Overcoming any challenge
The scope of disabilities experienced by parathletes is vast. People are limited only by their own beliefs, therefore, never write off an athlete. Runners, skiers, and tennis players will have similar rehabilitation needs no matter how they appear on the field of play, and yet their disability may require some unique problem solving to help accomplish their rehab goals.
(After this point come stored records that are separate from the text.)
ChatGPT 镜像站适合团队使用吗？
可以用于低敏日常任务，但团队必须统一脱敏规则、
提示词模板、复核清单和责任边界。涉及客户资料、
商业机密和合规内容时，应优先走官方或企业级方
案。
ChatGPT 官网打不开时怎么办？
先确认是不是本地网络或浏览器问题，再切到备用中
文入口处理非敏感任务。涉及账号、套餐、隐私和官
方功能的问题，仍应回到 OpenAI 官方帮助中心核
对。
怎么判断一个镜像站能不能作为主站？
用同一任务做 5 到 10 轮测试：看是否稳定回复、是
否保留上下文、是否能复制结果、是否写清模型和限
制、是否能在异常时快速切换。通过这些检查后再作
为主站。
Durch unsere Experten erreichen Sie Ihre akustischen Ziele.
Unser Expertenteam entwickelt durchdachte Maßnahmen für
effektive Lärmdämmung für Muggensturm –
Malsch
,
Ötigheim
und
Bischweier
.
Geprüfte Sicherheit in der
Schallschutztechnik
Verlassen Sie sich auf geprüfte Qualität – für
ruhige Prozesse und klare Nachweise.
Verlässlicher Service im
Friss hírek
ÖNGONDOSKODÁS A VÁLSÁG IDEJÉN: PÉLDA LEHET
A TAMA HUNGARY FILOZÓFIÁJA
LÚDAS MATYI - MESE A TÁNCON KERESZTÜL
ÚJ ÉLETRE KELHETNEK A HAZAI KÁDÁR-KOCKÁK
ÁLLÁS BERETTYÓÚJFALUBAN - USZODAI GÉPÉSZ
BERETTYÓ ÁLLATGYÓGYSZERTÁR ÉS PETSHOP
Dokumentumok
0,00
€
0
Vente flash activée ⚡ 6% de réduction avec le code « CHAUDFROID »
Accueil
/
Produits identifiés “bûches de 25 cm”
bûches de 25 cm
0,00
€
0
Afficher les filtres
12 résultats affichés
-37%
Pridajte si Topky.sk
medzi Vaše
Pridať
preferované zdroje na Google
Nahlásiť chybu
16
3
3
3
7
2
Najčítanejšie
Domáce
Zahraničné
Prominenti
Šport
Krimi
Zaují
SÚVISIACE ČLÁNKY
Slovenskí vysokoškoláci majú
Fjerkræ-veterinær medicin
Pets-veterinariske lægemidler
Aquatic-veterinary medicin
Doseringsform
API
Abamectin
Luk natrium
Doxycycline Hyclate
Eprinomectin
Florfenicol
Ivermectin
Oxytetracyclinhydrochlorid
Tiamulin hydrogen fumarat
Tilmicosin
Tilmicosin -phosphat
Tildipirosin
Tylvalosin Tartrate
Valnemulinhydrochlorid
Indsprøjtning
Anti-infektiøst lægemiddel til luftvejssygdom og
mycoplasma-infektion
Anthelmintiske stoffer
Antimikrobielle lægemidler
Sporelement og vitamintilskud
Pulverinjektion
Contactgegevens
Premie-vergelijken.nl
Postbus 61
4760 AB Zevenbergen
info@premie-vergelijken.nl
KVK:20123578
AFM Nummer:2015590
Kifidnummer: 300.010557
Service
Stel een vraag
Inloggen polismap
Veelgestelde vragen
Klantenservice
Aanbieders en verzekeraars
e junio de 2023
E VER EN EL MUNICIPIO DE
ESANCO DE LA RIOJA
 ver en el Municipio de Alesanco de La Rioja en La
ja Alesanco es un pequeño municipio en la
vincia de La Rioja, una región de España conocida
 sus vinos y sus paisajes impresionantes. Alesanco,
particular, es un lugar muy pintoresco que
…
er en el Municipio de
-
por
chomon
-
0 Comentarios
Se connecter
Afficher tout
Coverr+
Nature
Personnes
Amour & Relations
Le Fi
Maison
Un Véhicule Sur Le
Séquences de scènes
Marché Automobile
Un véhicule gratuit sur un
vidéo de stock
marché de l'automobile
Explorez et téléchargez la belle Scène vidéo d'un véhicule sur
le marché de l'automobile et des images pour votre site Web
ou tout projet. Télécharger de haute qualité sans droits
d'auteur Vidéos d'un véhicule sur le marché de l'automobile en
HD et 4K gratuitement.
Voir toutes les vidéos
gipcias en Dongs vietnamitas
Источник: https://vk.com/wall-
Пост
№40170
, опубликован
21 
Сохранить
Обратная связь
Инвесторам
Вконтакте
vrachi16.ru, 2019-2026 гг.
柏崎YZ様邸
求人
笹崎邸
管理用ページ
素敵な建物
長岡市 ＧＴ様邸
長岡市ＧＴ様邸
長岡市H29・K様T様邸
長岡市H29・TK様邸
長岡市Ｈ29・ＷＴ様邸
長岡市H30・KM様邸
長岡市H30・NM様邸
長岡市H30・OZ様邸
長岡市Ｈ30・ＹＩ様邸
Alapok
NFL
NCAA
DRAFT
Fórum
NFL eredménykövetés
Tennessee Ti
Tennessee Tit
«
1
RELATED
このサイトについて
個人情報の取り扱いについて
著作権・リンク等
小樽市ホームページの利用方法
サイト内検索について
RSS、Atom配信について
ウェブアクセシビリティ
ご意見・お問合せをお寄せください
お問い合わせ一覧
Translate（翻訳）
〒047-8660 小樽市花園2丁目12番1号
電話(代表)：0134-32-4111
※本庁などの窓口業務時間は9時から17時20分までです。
The limited evidence to date suggests that (per athlete-hour of training), elite disabled athletes are at a greater risk of injury than their able-bodied contemporaries. For these athletes (and clinicians) however, the quality ‘mental toughness’ alluded to above shouldn’t be underestimated. Disabled athletes, particularly at the elite level, will have already overcome seemingly insurmountable obstacles. This quality will work in their favour during any rehab protocol, and is something that should be borne in mind by the clinician when prescribing exercise therapy. Although the rehab of an injured disabled athlete is something of a challenge, you should relish it because there’s every chance your client will!
- Spinal Cord. 2018 Apr;56(4):308-321
- Neurology. 2017 Aug 15;89(7):736-745
- Psychol. Sport Exerc. 2015; 16 37–48
- Front Psychol. 2017; 8: 1270
- J. Appl. Sport Psychol. 2016; 29 101–117
- Eur. J. Sport Sci. 2016; 16 1240–1249
- J. Clin. Sport Psychol. 2011; 5 197–210
- PLoS One. 2017 Nov 21;12(11):e0188410
- Folia Med (Plovdiv). 2011 Jan-Mar;53(1):40-6.